Maple Bacon Pancake Muffins: Breakfast Bliss in Every Bite

Maple Bacon Pancake Muffins blend sweet and savory for a perfect portable breakfast treat.
Prep Time 10 minutes
Cook Time 20 minutes
Cooling Time 5 minutes
Total Time 35 minutes
Servings: 12 muffins
Course: Breakfast
Cuisine: American
Calories: 180

Ingredients
  

For the Muffin Batter
  • 2 cups All-Purpose Flour Can be swapped with whole wheat flour.
  • 1 cup Sugar Brown sugar adds deeper flavor.
  • 2 tablespoons Baking Powder Leavening agent for muffins.
  • 1 teaspoon Salt Enhances overall flavor.
  • 1 large Egg Binding agent; can use flax egg for vegan.
  • 1 cup Buttermilk Can be made with vinegar or lemon juice.

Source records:
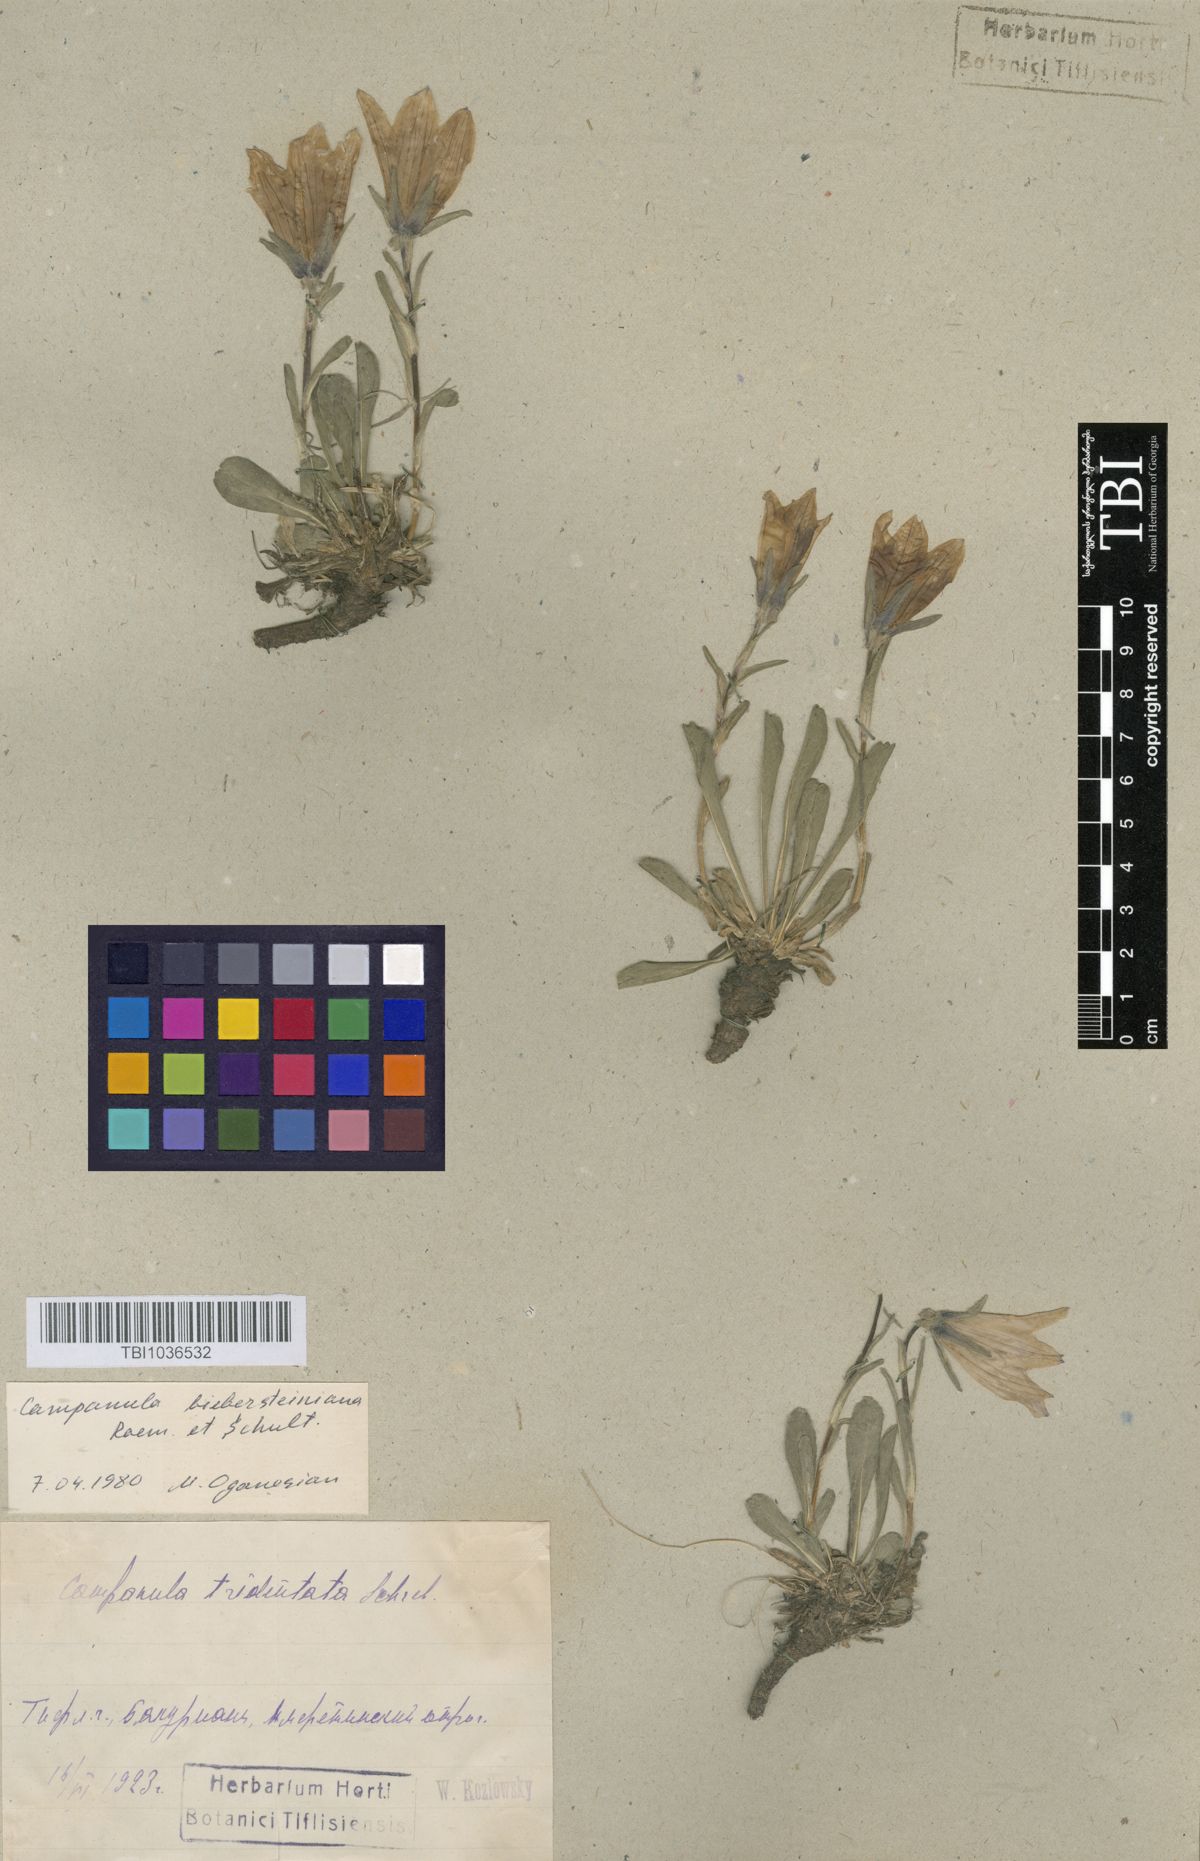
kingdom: Plantae
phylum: Tracheophyta
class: Magnoliopsida
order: Asterales
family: Campanulaceae
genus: Campanula
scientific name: Campanula tridentata
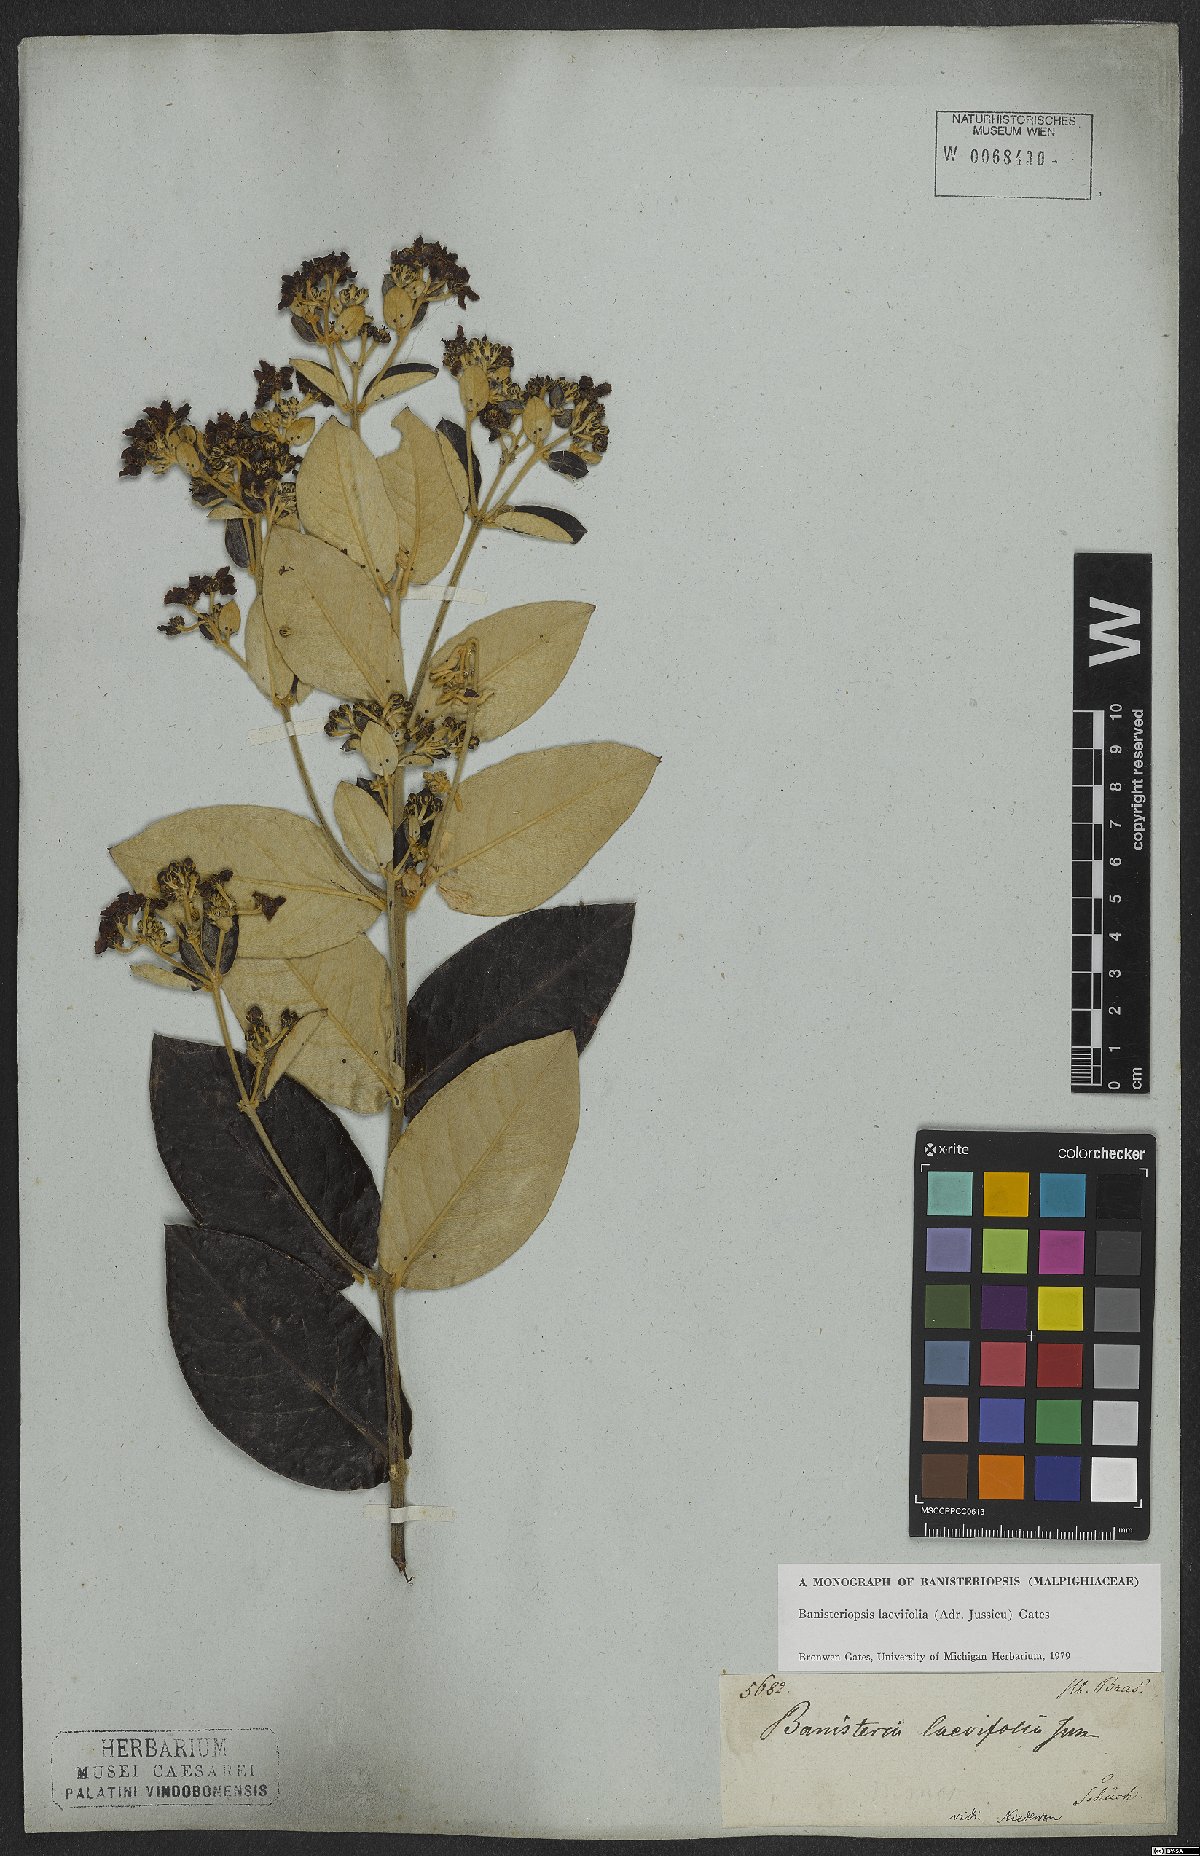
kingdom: Plantae
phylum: Tracheophyta
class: Magnoliopsida
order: Malpighiales
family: Malpighiaceae
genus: Banisteriopsis
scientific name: Banisteriopsis laevifolia
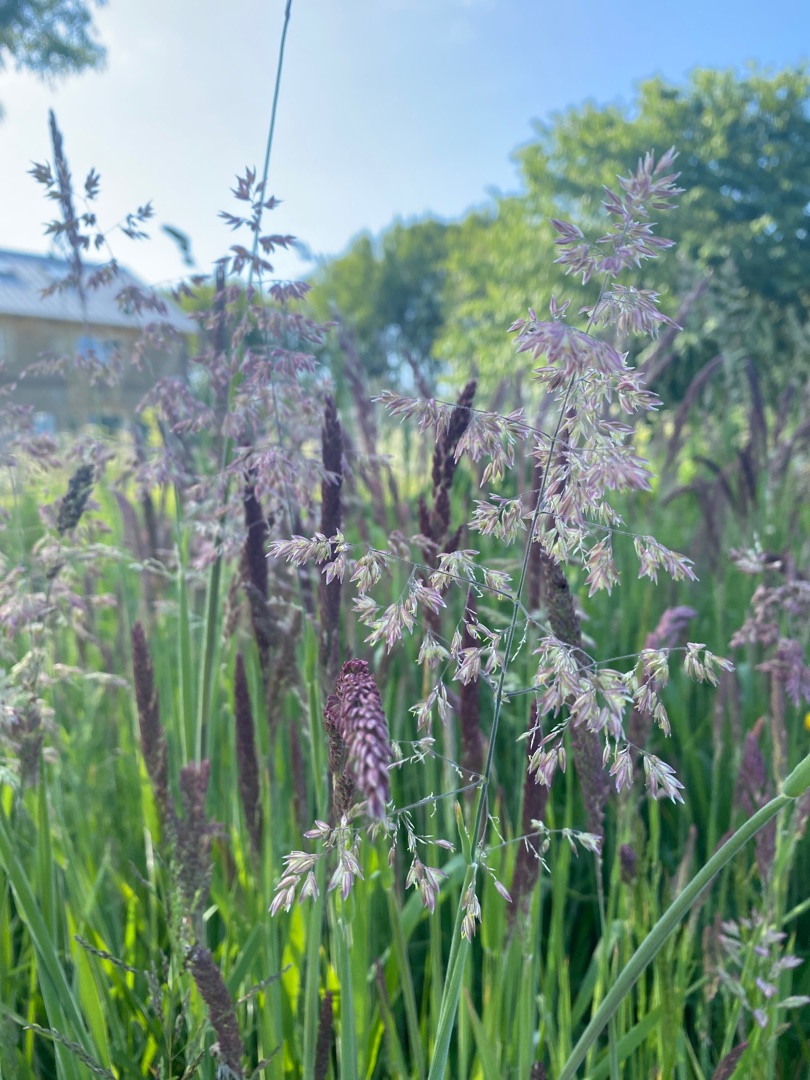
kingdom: Plantae
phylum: Tracheophyta
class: Liliopsida
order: Poales
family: Poaceae
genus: Holcus
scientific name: Holcus lanatus
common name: Fløjlsgræs
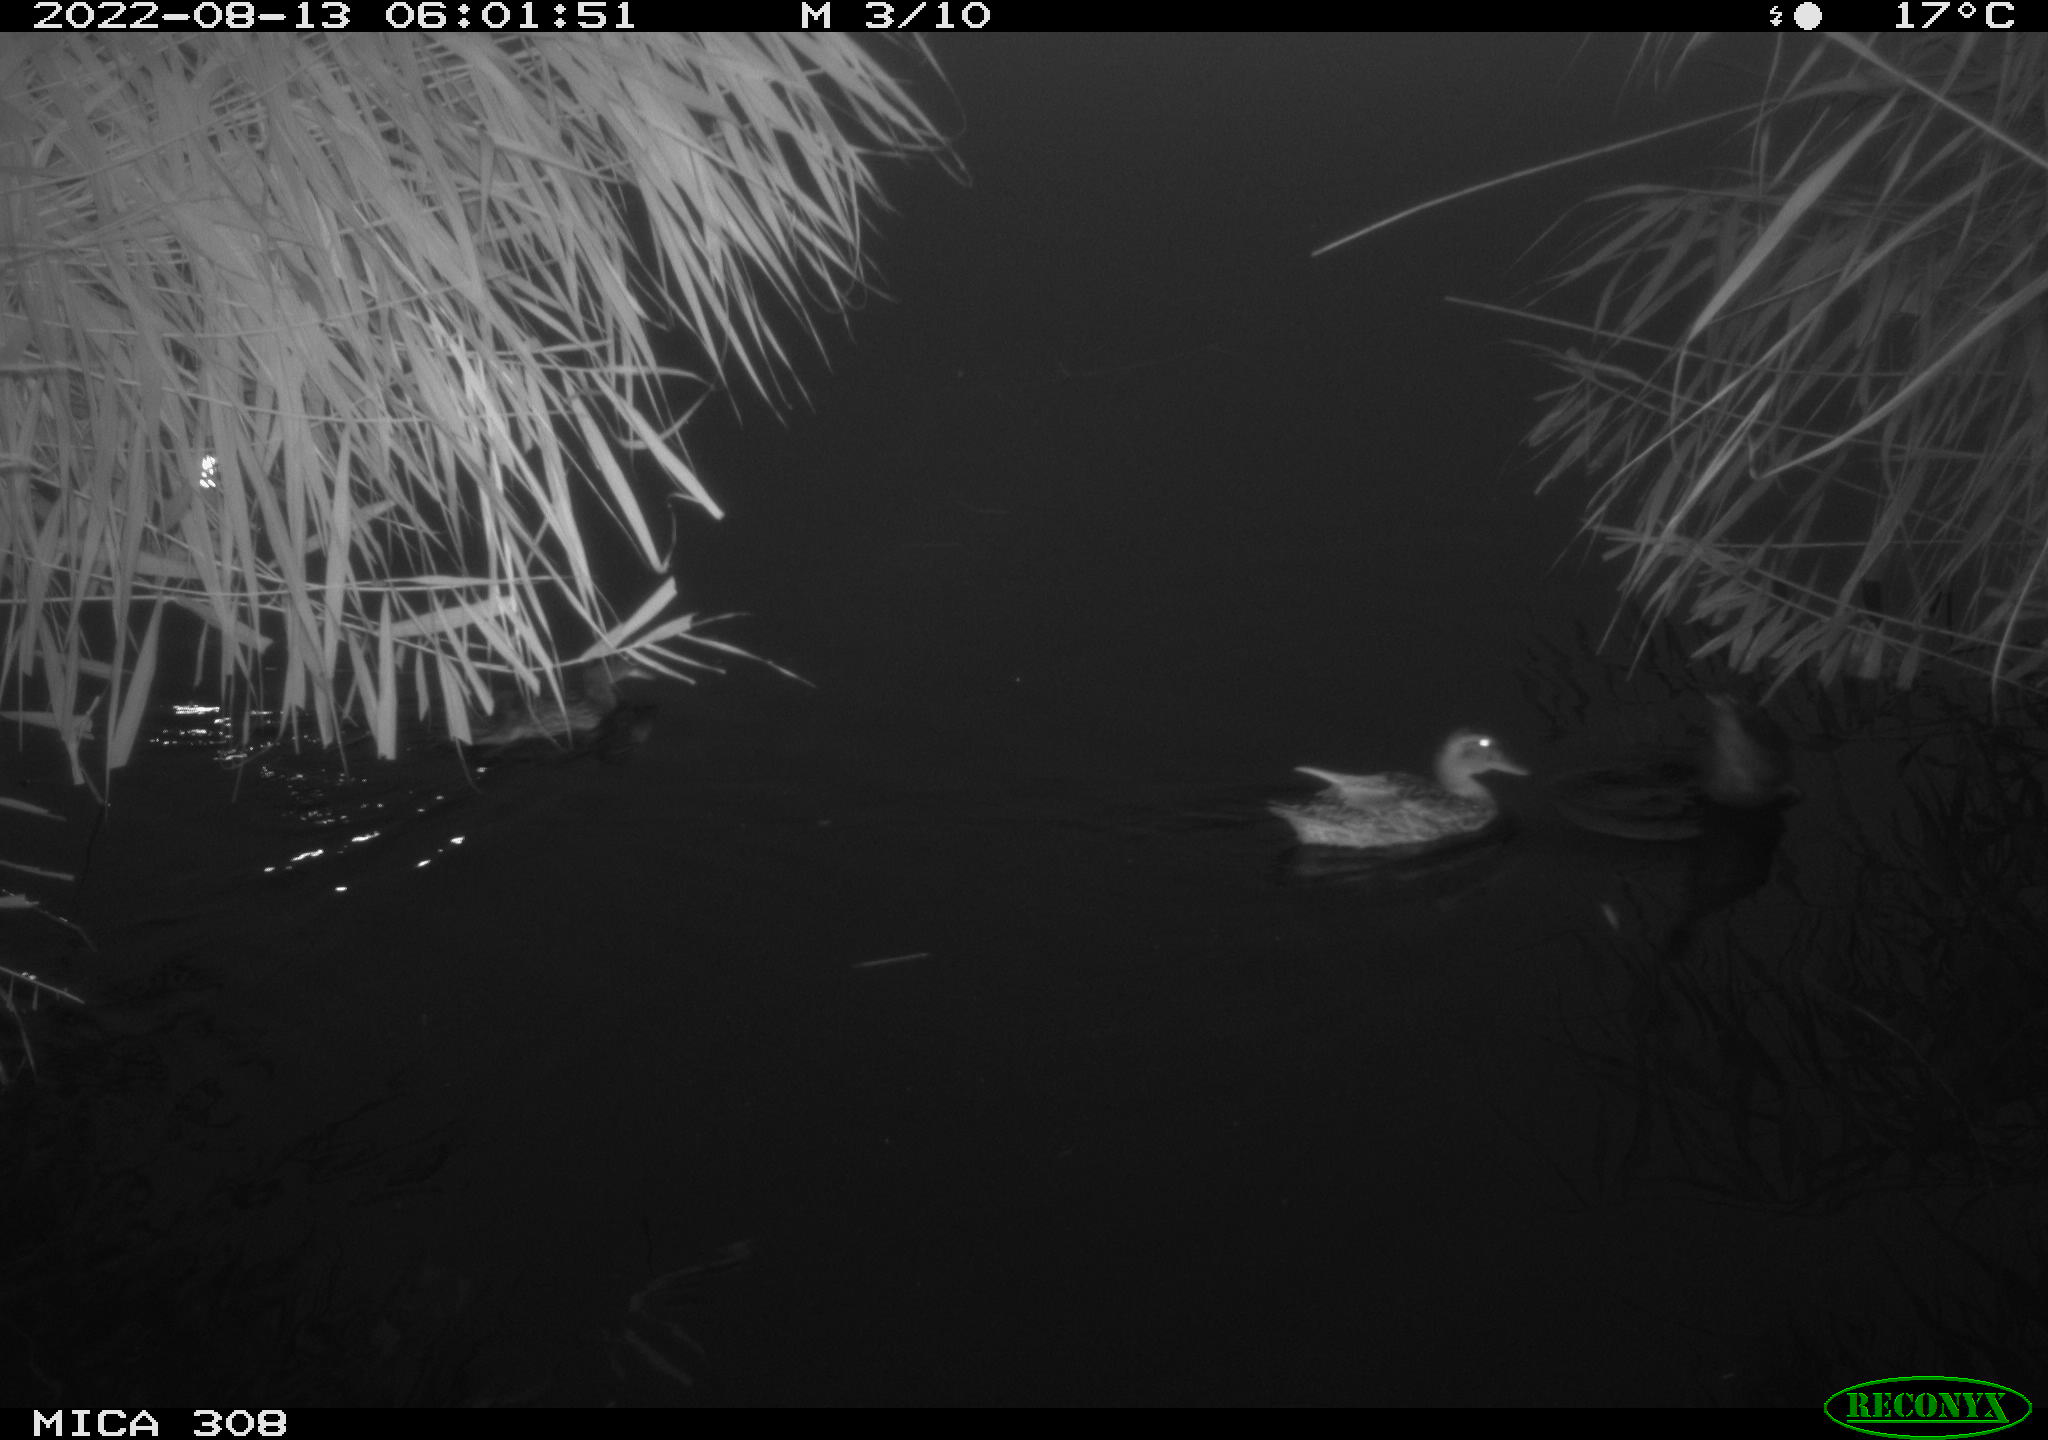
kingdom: Animalia
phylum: Chordata
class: Aves
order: Anseriformes
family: Anatidae
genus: Anas
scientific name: Anas platyrhynchos
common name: Mallard
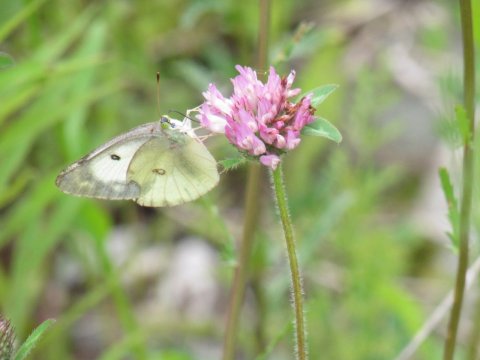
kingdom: Animalia
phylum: Arthropoda
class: Insecta
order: Lepidoptera
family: Pieridae
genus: Colias
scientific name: Colias philodice
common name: Clouded Sulphur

# [Directions for this task]
List each ingredient under "For the Muffin Batter" in the muffin recipe, along with its amount. Nothing in the records is needed here.

# [Task output]
- 2 cups all-purpose flour
- 1 cup sugar
- 2 tablespoons baking powder
- 1 teaspoon salt
- 1 large egg
- 1 cup buttermilk